Hosemann has pledged to recover lost payments. The state might have to take over the cemetery, and Hosemann said if that’s the case, a temporary manager will be sought locally until it can be sold.

Riles said the larger issue at hand is the regulation and oversight of cemeteries in the future to ensure others in the state don’t go through what so many people in Vicksburg are going through.

“Mississippi is one of the few states that does not have a regulatory board over cemeteries, and now we’re seeing that cemeteries can have problems that need some oversight,” Riles said. “There will be a law that comes out of this, you can count on it. To go through all this and have no good result come from it would be a sin.”  
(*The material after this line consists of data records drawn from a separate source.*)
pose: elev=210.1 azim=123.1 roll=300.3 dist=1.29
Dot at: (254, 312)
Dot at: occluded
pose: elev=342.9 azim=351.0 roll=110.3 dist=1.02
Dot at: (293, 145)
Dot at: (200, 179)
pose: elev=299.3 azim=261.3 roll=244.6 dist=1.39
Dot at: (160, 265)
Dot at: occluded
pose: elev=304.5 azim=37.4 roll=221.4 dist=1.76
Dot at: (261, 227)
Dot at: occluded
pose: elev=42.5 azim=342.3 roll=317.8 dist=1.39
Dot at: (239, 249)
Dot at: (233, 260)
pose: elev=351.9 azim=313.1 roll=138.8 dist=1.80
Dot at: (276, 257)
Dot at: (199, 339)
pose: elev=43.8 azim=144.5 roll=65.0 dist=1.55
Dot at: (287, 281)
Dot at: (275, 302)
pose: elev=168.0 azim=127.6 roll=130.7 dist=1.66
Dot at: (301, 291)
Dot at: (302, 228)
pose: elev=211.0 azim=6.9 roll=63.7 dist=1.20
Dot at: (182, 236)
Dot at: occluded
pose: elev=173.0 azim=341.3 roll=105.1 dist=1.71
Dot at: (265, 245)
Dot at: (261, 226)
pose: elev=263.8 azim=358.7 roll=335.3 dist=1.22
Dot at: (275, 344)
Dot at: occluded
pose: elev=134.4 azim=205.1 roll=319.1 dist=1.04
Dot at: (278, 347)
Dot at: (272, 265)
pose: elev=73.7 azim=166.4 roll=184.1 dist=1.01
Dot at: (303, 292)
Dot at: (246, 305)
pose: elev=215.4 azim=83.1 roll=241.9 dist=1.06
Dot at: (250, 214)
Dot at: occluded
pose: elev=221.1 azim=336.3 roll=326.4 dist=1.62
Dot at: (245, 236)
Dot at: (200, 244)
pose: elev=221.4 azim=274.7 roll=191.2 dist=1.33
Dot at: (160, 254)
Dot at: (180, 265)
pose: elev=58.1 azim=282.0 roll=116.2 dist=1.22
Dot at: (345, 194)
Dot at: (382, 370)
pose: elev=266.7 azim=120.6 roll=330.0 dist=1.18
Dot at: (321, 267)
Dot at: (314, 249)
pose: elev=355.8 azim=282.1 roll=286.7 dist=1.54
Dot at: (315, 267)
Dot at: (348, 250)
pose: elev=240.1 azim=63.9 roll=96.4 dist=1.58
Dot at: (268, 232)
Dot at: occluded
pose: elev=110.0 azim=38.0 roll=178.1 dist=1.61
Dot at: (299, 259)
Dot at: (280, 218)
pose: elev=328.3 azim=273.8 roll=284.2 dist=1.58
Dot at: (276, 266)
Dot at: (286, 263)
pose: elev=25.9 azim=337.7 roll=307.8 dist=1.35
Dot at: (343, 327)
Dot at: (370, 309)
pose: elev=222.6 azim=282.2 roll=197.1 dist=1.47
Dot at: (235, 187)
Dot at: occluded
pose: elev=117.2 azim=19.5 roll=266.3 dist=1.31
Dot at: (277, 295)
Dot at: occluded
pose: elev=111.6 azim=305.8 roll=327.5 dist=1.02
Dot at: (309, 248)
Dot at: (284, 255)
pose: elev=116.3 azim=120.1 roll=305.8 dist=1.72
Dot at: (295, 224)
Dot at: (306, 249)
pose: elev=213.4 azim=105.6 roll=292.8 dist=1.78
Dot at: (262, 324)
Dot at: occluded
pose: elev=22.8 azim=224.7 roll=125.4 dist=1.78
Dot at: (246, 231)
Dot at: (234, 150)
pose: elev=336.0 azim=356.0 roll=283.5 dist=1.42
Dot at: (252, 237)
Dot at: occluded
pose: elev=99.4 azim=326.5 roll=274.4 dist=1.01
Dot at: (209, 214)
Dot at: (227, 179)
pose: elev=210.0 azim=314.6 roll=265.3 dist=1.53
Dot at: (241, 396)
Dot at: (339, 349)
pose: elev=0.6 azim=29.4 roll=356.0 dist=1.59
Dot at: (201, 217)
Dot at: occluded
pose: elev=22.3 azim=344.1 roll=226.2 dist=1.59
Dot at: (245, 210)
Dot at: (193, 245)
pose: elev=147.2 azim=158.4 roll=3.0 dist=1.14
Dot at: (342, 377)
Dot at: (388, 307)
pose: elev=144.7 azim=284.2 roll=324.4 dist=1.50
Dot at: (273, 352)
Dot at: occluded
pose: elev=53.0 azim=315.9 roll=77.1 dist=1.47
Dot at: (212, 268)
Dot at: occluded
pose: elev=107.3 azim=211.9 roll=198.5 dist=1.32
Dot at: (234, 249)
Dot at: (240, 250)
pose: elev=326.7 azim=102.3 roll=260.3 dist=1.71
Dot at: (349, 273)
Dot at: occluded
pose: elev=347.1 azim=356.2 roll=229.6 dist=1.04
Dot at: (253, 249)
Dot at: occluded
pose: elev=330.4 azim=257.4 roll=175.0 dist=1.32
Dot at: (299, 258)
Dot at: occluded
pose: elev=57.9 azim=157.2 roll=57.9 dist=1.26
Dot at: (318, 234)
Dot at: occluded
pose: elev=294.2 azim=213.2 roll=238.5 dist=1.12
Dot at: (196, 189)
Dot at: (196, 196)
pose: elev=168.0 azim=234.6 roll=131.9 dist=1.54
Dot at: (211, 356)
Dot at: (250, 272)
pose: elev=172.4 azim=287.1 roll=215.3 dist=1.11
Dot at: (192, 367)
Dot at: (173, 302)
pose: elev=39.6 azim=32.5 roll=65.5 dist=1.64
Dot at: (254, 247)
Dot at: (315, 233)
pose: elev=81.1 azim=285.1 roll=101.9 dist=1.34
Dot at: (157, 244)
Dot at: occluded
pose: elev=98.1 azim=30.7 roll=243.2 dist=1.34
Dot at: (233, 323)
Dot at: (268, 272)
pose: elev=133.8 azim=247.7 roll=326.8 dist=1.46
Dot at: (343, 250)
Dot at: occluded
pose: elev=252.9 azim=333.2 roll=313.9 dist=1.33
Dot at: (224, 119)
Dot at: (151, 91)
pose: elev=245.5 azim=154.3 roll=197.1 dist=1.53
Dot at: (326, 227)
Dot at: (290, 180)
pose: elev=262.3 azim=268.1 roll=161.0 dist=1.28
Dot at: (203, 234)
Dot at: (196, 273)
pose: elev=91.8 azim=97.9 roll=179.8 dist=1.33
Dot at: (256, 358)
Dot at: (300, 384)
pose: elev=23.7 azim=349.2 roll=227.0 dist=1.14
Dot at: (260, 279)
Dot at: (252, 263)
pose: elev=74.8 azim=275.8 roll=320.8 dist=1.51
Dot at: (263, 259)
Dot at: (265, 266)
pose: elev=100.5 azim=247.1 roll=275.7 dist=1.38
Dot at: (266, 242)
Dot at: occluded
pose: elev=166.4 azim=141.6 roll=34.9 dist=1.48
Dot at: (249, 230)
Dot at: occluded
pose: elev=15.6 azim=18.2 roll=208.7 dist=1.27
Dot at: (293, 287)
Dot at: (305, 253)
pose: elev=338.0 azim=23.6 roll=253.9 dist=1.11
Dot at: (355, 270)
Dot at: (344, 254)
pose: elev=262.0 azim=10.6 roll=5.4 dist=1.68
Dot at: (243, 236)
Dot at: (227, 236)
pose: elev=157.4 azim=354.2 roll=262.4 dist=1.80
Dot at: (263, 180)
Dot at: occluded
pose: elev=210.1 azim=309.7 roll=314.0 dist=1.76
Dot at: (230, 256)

Bills have been introduced in the Senate and House that would form a loss-recovery program and other measures to protect people who have paid for pre-need burial services, said Hosemann.

“I think this is the largest cemetery failure in the state of Mississippi that I have ever known of,” said Riles, who has been in the business 49 years. “There’s an important word in all of this: dignity. Ask yourself: is all of this dignified?,” he said. “There are people who won’t even step on a grave. They’ll walk around rather than step on a grave. And now we have this.”


Staff writer Pamela Hitchins contributed to this report.